HUDSON, New York — I first saw Lothar Osterburg’s work in a group show in 2022, Still Life and the Poetry of Place, at Pamela Salisbury Gallery, and ever since that encounter I have wanted to learn more about what he is up to. I got more than I bargained for with his solo exhibition, A Celebration of the Small, at the same gallery. Spread out over the entire five floors of the Carriage House that stands behind the storefront gallery, as well as the courtyard connecting them, the exhibition consists of nearly 150 works in different media dated between 1999 and 2023. Among them are found-material model ships that can float; hanging sculptures of planets with oversized buildings, highways, and ships jutting out from the surface; photogravures; and other objects, such as a toolbox into which we can peer and see an entire miniature world. Considering the work’s diversity and time frame, I think it is fair to call this exhibition a mid-career survey. 

The photogravures compose the bulk of the exhibition. They depict four general subjects: sailing ships; zeppelins, biplanes, and gliders; subways and locomotives; and fantastical cities and houses, along with their empty rooms. Osterburg is master of the photogravure process, achieving a wide range of tones, from deep, velvety blacks to subtle grays. Through this complex technique, which achieved its high point in the late 19th century, the artist transports us to an alternate world. 
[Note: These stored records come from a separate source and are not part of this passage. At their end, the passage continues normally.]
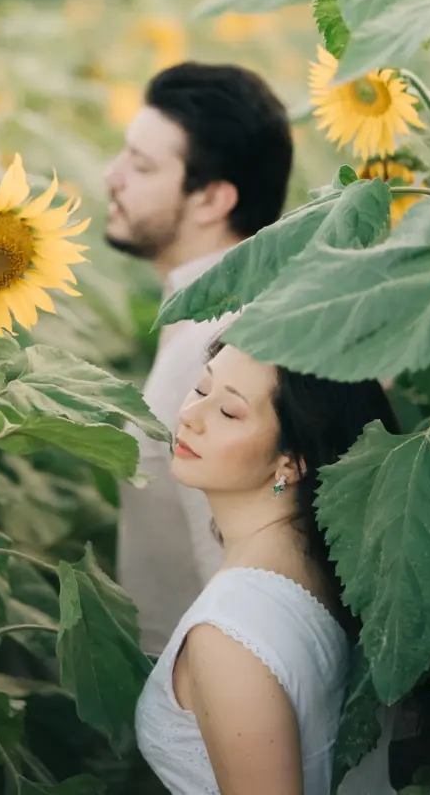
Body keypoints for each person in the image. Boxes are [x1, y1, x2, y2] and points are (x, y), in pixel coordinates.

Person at [135, 341, 399, 795]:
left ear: (291, 463)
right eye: (201, 388)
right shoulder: (330, 570)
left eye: (230, 413)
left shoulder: (228, 636)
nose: (191, 416)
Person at [104, 61, 293, 655]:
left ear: (212, 198)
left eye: (141, 166)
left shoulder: (223, 352)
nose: (113, 177)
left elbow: (239, 573)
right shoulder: (225, 316)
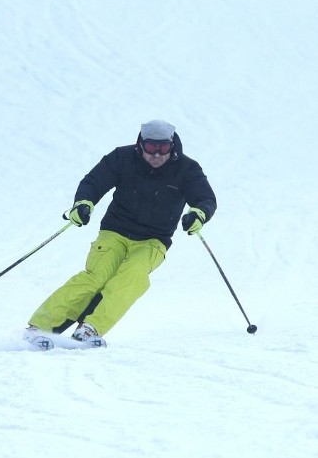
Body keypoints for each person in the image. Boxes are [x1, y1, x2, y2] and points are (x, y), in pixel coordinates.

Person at [25, 120, 217, 348]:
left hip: (153, 240)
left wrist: (198, 214)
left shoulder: (187, 169)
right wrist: (83, 203)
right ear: (140, 144)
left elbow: (205, 198)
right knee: (96, 276)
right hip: (115, 231)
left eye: (163, 148)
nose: (156, 154)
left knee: (133, 277)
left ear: (172, 146)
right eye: (151, 147)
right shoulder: (122, 158)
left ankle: (90, 328)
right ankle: (39, 327)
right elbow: (93, 182)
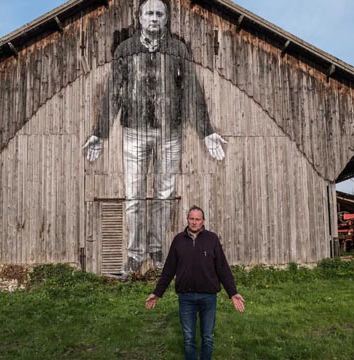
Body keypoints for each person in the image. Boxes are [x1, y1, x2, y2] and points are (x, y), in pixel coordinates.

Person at [83, 0, 228, 277]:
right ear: (139, 17)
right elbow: (113, 93)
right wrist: (100, 133)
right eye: (149, 13)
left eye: (159, 14)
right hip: (134, 132)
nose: (153, 18)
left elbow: (191, 93)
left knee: (163, 196)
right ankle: (135, 255)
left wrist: (206, 130)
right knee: (134, 196)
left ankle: (157, 250)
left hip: (170, 133)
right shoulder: (125, 50)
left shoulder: (177, 50)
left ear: (166, 19)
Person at [145, 206, 245, 360]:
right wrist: (157, 293)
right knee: (189, 338)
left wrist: (233, 293)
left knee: (207, 337)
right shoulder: (178, 240)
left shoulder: (212, 239)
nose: (194, 222)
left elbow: (222, 268)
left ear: (203, 221)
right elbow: (168, 270)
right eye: (191, 218)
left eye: (197, 219)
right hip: (186, 297)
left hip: (208, 297)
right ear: (187, 220)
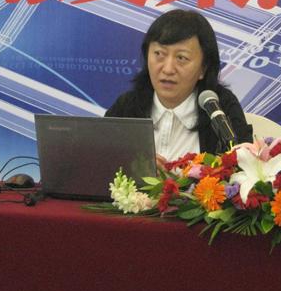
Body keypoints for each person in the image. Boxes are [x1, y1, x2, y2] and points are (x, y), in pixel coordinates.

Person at [105, 9, 253, 171]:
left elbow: (242, 171)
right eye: (159, 53)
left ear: (203, 68)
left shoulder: (220, 108)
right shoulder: (126, 107)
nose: (168, 69)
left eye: (181, 58)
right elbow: (100, 165)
The ships — sailing, beached, or lying on the ocean floor — harken back to the Age of Discovery, while the trains and zeppelins summon their own chapters in history. These unmanned vessels are steeped in longing, and it’s this longing that sustained my attention to Osterburg’s art. 

I think Osterburg sees this as part of humankind’s DNA: Whatever obstacles we might encounter in our lives, our longing does not cease. Looking at his ships, trains, and planes, I thought of figures as various as the Belgian-French explorer Alexandra David-Néel, who traveled to Lhasa, Tibet, in 1924, when it was closed to foreigners; poet Allen Ginsberg, who traveled to India in search of spirituality after becoming disillusioned with the United States; and poet Ed Robeson, who drove from Pittsburgh to the Pacific Ocean in 1970. These three figures share a search for an outer reality that spoke to their inner longings. 

The longing Osterburg evokes in his sculptural models, which he uses in his photographic scenes, is tinged with wistfulness. His weathered ships from a bygone era convey his inventiveness with found materials. Might the materials be a comment on the legacies of an earlier age? That tension between optimism and yearning remains taut throughout the exhibition. 

At the same time, many of Osterburg’s images feel haunted. Where are the vehicles going? Are the ships drifting aimlessly? His crowded metropolises and gridlocked roads seem to portend a loss of identity. An air of melancholy and loneliness permeates these works, underscored by the palette of dark blacks and grays. The artist stirs up these distinct states of mind — we enter into this dream world and become dreamers. We board a boat or zeppelin without knowing the destination. Believing we will arrive offers a sense of hope, something rare in today’s art world. 

Lothar Osterburg: A Celebration of the Small continues at Pamela Salisbury Gallery (362 1/2 Warren Street, Hudson, New York) through June 9. The exhibition was organized by the gallery.